• EXERCISE PROMPT
Work out how many lines in the listing below include the word "application". Give nothing but the number.
* * *
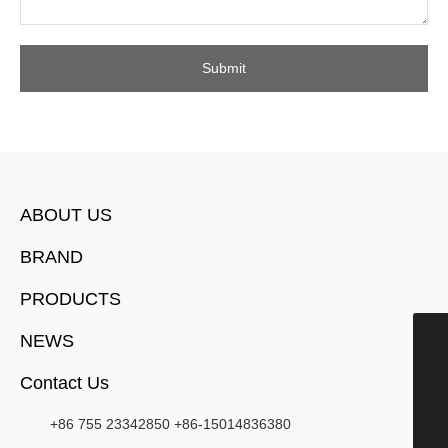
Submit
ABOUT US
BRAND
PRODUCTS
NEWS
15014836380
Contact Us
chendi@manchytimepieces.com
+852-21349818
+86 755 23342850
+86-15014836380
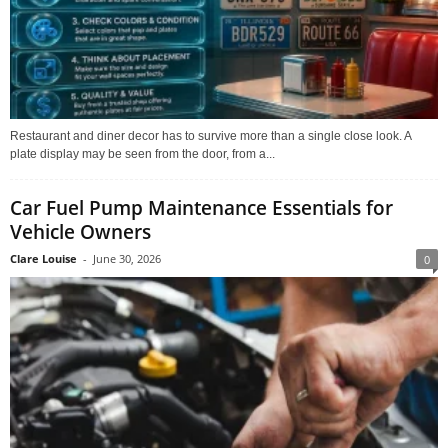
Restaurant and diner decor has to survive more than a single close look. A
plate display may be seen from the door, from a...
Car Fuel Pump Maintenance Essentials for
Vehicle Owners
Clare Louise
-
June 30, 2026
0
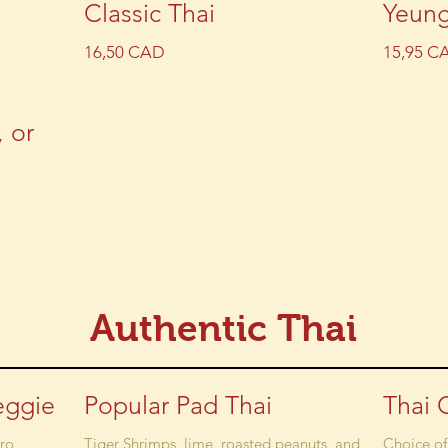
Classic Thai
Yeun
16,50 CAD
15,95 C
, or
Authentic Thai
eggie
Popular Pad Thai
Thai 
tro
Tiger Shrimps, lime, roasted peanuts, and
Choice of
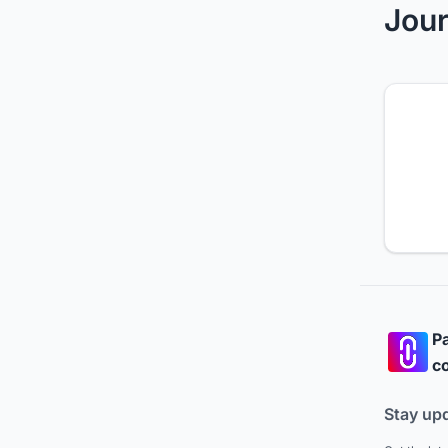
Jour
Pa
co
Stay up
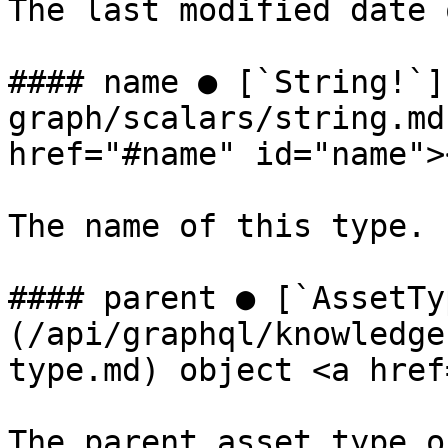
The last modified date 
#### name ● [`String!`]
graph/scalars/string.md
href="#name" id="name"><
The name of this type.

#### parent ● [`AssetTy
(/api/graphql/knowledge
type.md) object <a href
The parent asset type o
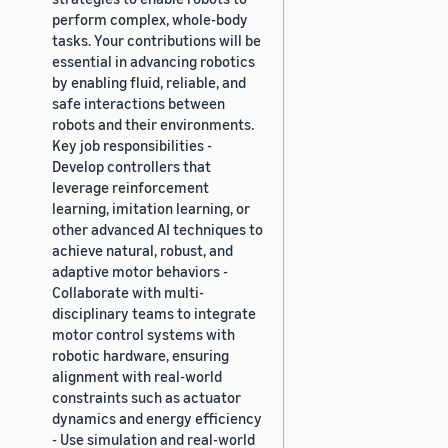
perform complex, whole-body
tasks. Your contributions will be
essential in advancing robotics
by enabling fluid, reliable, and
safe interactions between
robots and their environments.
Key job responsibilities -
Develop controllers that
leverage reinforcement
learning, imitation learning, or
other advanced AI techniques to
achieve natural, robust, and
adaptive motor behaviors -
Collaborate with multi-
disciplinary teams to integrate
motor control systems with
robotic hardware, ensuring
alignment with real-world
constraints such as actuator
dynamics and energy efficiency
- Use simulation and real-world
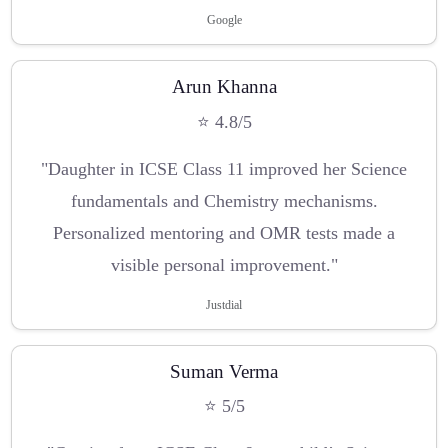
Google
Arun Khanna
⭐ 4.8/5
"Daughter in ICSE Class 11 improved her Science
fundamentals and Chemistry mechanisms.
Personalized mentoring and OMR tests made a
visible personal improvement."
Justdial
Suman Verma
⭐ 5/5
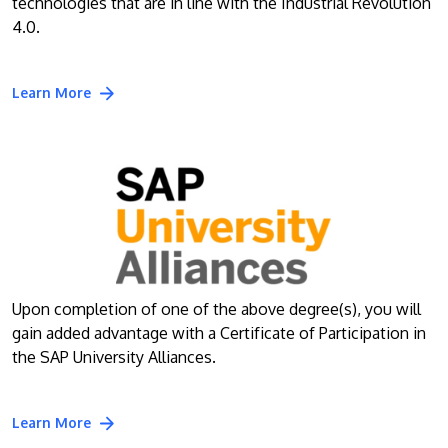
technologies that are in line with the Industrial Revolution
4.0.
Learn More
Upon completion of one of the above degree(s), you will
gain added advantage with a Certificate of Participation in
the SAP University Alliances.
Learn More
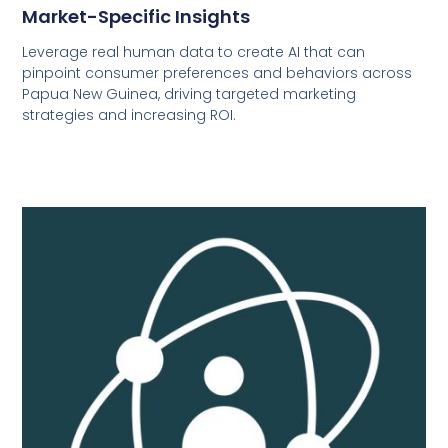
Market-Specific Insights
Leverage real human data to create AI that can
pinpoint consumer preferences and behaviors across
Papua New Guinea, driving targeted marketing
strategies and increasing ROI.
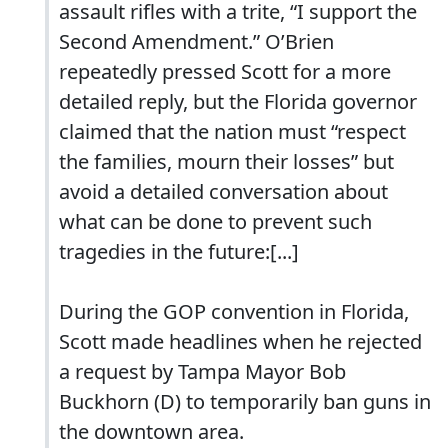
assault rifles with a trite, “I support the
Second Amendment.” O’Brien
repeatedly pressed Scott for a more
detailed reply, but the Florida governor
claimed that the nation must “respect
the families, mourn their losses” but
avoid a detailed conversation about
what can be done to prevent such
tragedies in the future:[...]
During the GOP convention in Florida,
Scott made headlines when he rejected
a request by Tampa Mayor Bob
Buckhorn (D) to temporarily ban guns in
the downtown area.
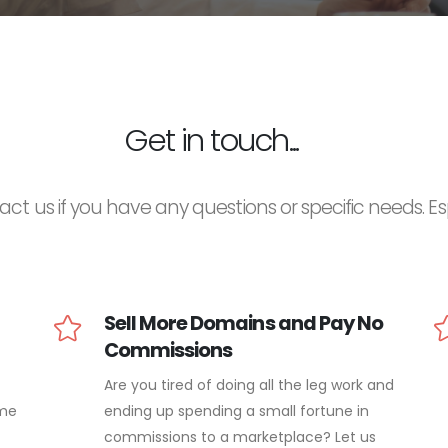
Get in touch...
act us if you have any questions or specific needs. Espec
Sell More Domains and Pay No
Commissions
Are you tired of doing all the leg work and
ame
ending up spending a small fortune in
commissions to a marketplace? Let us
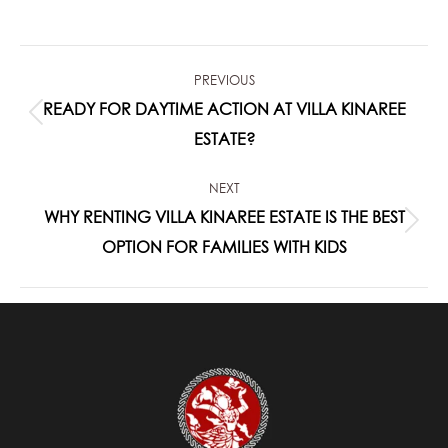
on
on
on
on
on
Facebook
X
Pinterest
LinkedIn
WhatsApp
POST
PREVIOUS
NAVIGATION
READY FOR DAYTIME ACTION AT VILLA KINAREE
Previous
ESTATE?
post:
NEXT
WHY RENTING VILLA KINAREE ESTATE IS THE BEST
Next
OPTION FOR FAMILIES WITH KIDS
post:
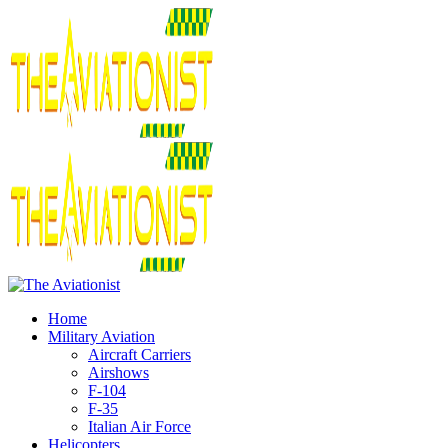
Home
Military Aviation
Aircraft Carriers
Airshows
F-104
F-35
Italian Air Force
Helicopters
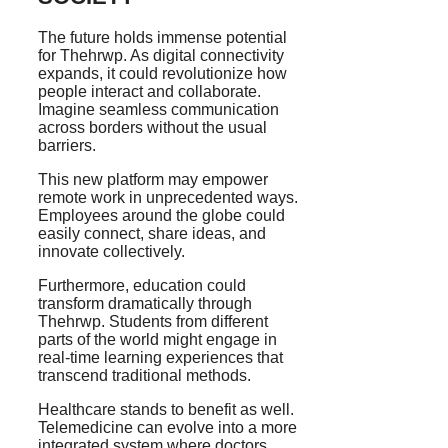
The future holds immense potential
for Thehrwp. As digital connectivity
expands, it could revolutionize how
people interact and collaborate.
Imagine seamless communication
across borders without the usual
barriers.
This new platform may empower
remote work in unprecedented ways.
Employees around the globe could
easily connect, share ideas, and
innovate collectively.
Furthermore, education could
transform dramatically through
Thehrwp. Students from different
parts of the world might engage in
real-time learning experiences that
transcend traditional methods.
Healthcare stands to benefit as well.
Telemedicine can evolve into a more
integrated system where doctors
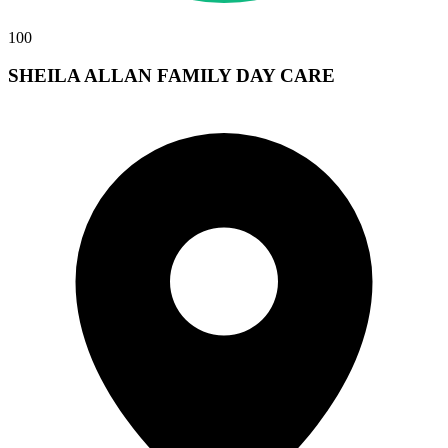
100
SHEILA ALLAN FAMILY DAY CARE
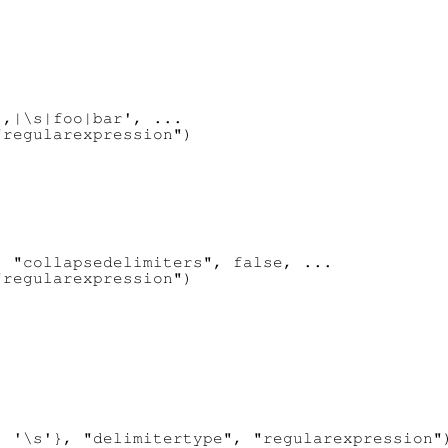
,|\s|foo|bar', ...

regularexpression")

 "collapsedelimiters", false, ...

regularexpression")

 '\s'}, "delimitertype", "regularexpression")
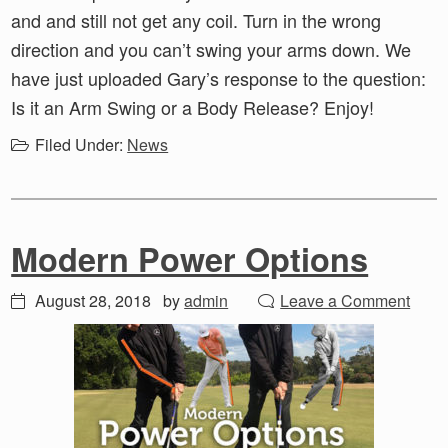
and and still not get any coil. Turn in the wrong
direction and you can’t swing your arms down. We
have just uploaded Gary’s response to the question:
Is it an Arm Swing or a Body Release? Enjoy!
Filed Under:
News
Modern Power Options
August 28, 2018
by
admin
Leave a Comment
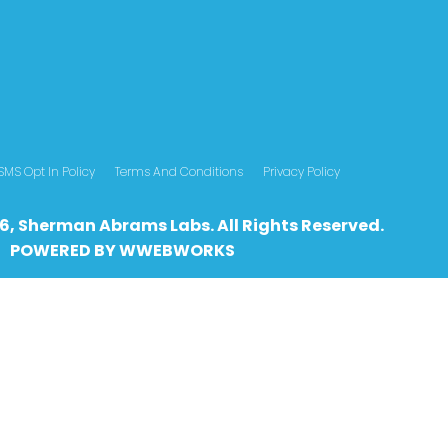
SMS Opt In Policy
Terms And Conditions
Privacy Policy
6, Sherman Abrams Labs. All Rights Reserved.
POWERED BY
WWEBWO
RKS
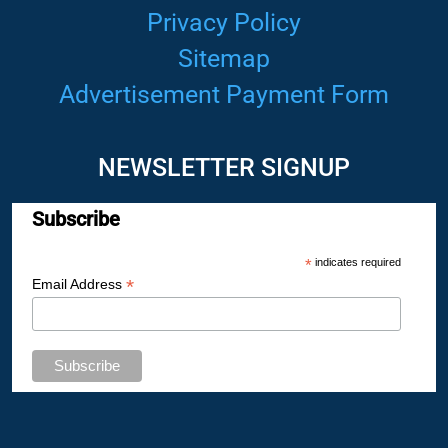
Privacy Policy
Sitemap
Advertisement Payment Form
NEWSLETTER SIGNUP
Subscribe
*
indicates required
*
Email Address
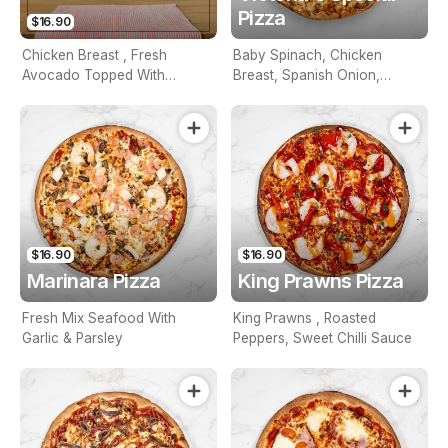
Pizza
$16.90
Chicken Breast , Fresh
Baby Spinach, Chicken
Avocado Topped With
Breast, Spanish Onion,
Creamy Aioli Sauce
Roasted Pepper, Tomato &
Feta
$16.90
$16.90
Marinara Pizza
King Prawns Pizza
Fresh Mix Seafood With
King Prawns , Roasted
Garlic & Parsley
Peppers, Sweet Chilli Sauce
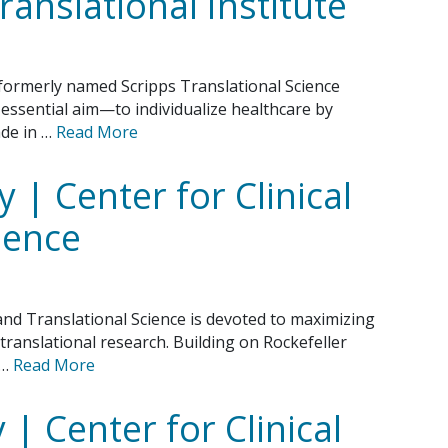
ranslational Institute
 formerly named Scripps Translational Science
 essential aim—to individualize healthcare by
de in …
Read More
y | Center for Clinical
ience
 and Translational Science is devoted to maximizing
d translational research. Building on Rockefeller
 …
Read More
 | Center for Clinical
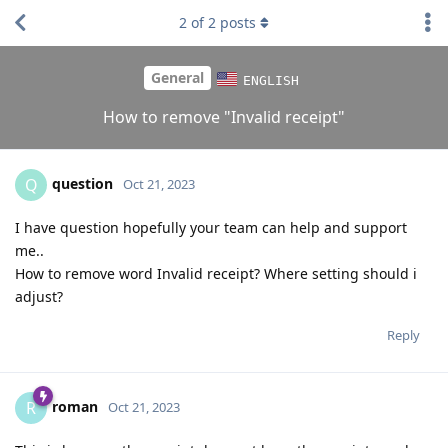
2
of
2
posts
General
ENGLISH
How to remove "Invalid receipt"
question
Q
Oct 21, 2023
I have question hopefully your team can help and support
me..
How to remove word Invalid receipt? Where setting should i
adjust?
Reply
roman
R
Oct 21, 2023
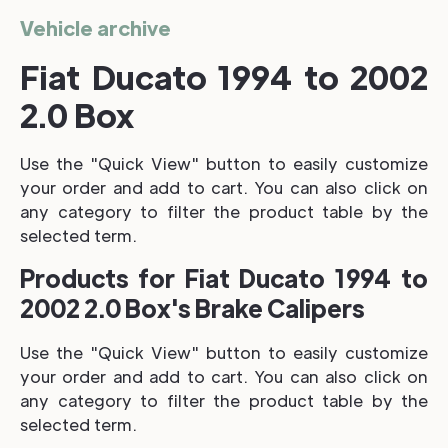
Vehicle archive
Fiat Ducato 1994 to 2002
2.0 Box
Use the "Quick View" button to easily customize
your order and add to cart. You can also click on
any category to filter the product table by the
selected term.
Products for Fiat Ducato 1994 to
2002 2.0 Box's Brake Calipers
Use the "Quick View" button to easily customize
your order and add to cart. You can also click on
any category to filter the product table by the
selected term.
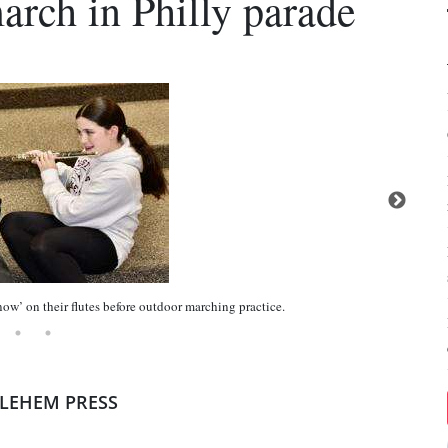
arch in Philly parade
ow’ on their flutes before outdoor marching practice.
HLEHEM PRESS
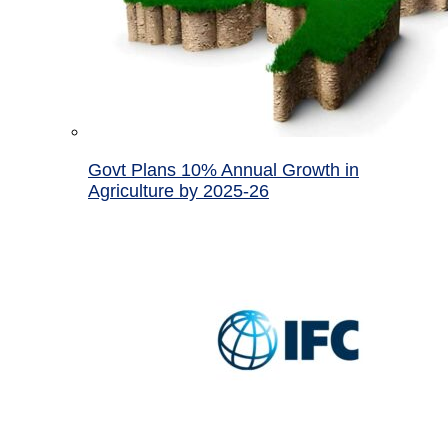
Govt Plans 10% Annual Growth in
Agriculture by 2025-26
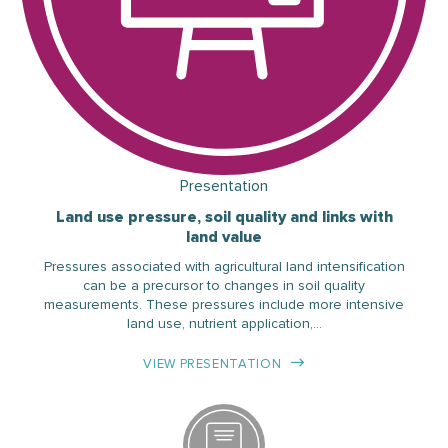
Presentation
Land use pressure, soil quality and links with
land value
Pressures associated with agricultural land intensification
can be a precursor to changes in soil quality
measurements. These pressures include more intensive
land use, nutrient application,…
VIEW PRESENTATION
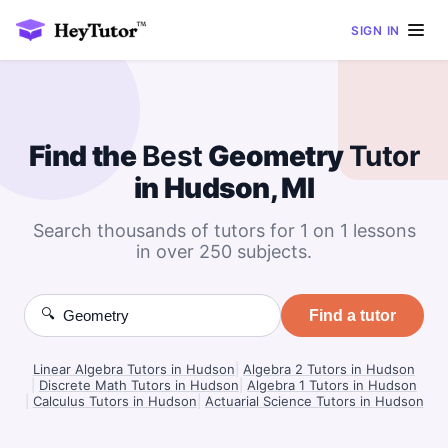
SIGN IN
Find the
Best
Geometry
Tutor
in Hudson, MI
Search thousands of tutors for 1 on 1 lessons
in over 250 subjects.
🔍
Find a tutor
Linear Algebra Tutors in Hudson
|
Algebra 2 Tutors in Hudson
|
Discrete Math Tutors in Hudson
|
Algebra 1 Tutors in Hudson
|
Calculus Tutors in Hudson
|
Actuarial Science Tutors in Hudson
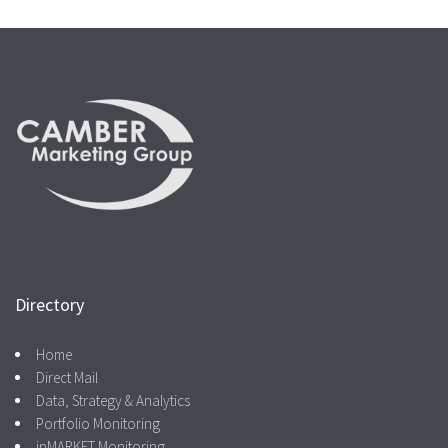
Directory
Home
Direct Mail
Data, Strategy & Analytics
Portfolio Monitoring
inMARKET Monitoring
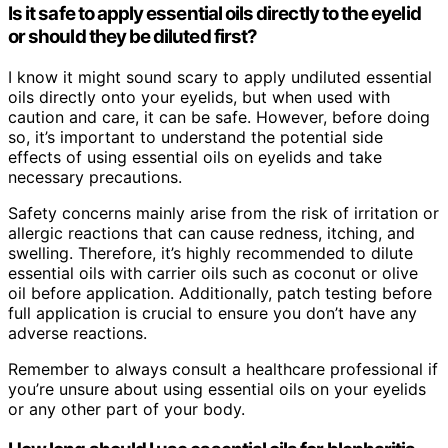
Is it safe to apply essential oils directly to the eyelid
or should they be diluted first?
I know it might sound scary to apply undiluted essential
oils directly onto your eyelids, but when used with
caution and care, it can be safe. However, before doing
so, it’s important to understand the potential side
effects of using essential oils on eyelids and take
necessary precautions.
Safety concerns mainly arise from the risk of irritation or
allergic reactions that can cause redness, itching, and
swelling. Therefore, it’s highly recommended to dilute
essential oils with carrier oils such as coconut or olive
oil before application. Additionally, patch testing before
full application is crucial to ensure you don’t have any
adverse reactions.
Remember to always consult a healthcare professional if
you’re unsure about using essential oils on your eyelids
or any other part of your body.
* * *
• OUTPUT FOR THIS EXERCISE
3